To some extent, the elements that constitute this new
public health approach are not controversial, or specific to left or right
wing agendas. Equally, they are not aims
that are specific to public health. I
was enthused by the discussion of initiatives within Wigan and Hertfordshire at
the conference not because they would enhance people’s health, but because they
are more than this – in the case of Wigan the campaign was explicitly about
community and aspiration in general: “Believe
in Wigan”.
As I said previously, when
writing about Brighton’s
public health report, I’m more engaged when education or community are
invoked as, if not goods in their own right, then contributing to something
like eudaimonia or fulfilment – rather than being ways of protecting one’s
health.
And here’s the rub. I
was enthused by the projects described on Tuesday because they were about fostering
wider fulfilment, happiness, eudaimonia – whatever term you prefer. You might choose the term wellbeing – and indeed
health and wellbeing boards are part of the governance for public health
teams. But this is not public health in
itself.
I would like to think that the idea that local government should
put in place conditions that allow people to flourish is uncontroversial. However, what we mean by flourishing is
certainly up for debate. In Mill’s view,
you wouldn’t want too many restrictions as people become fulfilled humans
actually by the process of reasoning and choosing. (You aren’t a moral person if the choice to
behave in a certain way is made for you.)

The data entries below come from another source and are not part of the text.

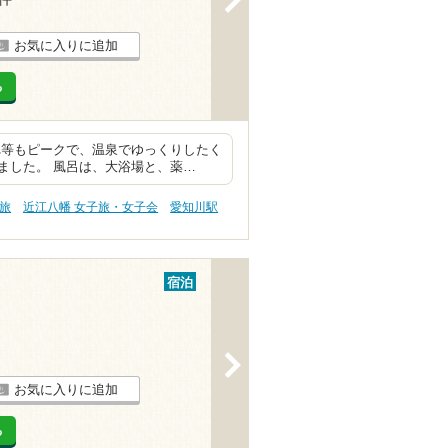
お気に入りに追加
る
れ等もピークで、温泉でゆっくりしたく
ました。 風呂は、大浴場と、薬…
旅
近江八幡 女子旅・女子会
愛知川駅
宿泊
>
お気に入りに追加
る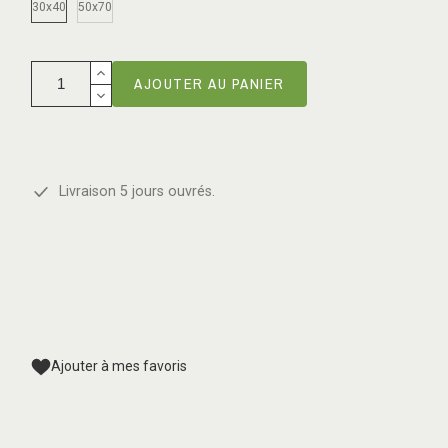
30x40
50x70
AJOUTER AU PANIER
Livraison 5 jours ouvrés.
Ajouter à mes favoris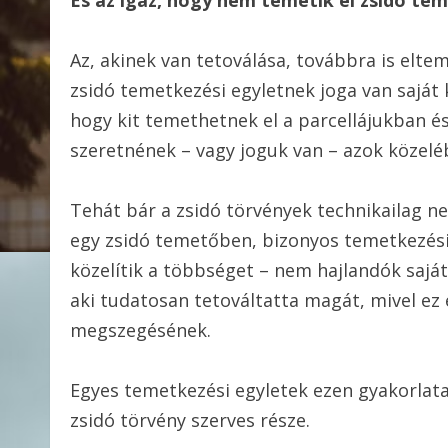
És az igaz, hogy nem temetik el zsidó tem
Az, akinek van tetoválása, továbbra is elt
zsidó temetkezési egyletnek joga van saját
hogy kit temethetnek el a parcellájukban é
szeretnének – vagy joguk van – azok közel
Tehát bár a zsidó törvények technikailag n
egy zsidó temetőben, bizonyos temetkezés
közelítik a többséget – nem hajlandók sajá
aki tudatosan tetováltatta magát, mivel ez
megszegésének.
Egyes temetkezési egyletek ezen gyakorlata 
zsidó törvény szerves része.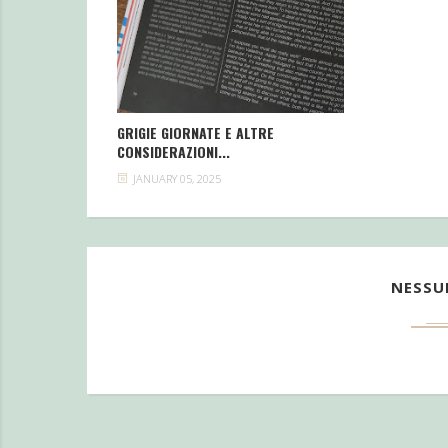
GRIGIE GIORNATE E ALTRE
CONSIDERAZIONI...
JANUARY 05, 2025
NESS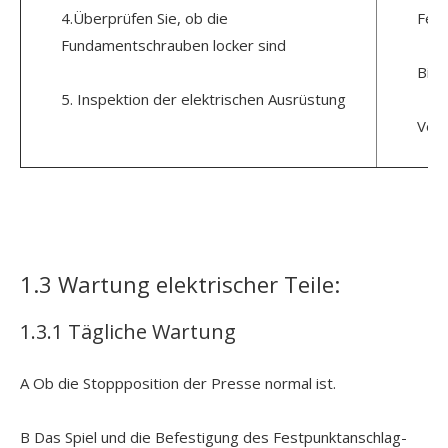
4.Überprüfen Sie, ob die
Fede
Fundamentschrauben locker sind
Bitt
5. Inspektion der elektrischen Ausrüstung
Vers
1.3 Wartung elektrischer Teile:
1.3.1 Tägliche Wartung
A Ob die Stoppposition der Presse normal ist.
B Das Spiel und die Befestigung des Festpunktanschlag-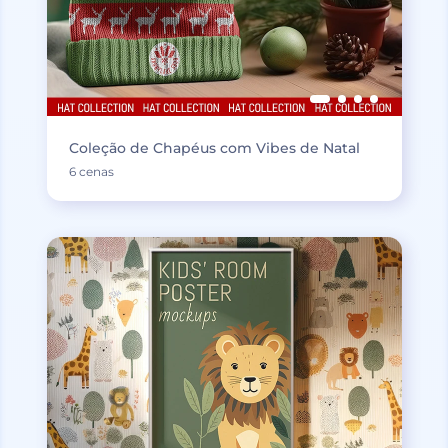
Coleção de Chapéus com Vibes de Natal
6 cenas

This could bring us onto a discussion of liberalism and
nudging – appropriate, as nudging was a theme of the conference – but the point
I want to make here focuses on public health specifically. I
was uncomfortable with the idea of happiness in the Brighton
report, where it seemed to be either a meaningless proxy for health or a
means to achieve health. Similarly,
community, or education, or bedtime stories shouldn’t be justified as good
things on the basis of public health.
This is not why we want these things.
Scientific evidence continually emerges, and we might find that there is
some drug that ensures health and longevity better and more efficiently than
any amount of green space, or bedtime stories, or cycle paths. Would this mean that we should abandon
encouraging these things?
Public health is at the moment a good strapline under which
to group all sorts of concerns that are not directly financial. Given that the overriding dynamic in local
government policymaking at the moment is saving money, having such an emphasis
can be helpful, and that’s why I found the discussions positive. However, it’s attractive to embed these ideas
across local government departments precisely because they are not specific to
public health; they simply amount to good government.

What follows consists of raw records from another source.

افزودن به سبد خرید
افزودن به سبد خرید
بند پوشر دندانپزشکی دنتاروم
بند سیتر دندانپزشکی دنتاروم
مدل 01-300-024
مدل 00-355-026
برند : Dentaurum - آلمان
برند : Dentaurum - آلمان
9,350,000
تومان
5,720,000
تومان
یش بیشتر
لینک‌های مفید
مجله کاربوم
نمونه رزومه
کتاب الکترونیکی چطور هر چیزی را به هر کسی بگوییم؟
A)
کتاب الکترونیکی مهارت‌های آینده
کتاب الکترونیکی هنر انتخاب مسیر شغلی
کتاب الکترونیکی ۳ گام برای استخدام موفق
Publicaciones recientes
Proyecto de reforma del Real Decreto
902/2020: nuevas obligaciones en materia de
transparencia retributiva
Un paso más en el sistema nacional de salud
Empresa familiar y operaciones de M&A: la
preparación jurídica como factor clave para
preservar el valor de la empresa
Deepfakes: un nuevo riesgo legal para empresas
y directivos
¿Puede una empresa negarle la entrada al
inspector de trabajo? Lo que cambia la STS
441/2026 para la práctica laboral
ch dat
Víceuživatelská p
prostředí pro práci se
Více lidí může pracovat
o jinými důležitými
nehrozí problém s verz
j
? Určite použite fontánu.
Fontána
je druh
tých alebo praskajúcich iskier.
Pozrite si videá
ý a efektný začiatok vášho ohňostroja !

Maybe, for the moment, public health teams are a useful tool
to remind local authorities that there’s more to life than short-term balance
sheets. However, it’s helpful sometimes
not to take too instrumental a view. The
language of price and value is embedded in social mobility discussions, with Alan
Milburn stating a few days ago:
“When 2.3 million
children are officially classified as poor it exacts a high social price. There
is an economic price too in wasted potential and lower growth.”
Just as equality shouldn’t be justified on the basis of
economic growth, there’s a danger in suggesting parents should tell bedtime
stories to boost their children’s health and resilience.
*The way PHE’s aims are stated, it’s actually as if the core
task is reducing inequality of any kind: ”Our
mission is to protect and improve the nation’s health and to address
inequalities”
**I should confess at this point that I know next to nothing
about this specific intervention and how it’s delivered. The points I’m making here, though, should still
be valid as I’m talking about the general principles.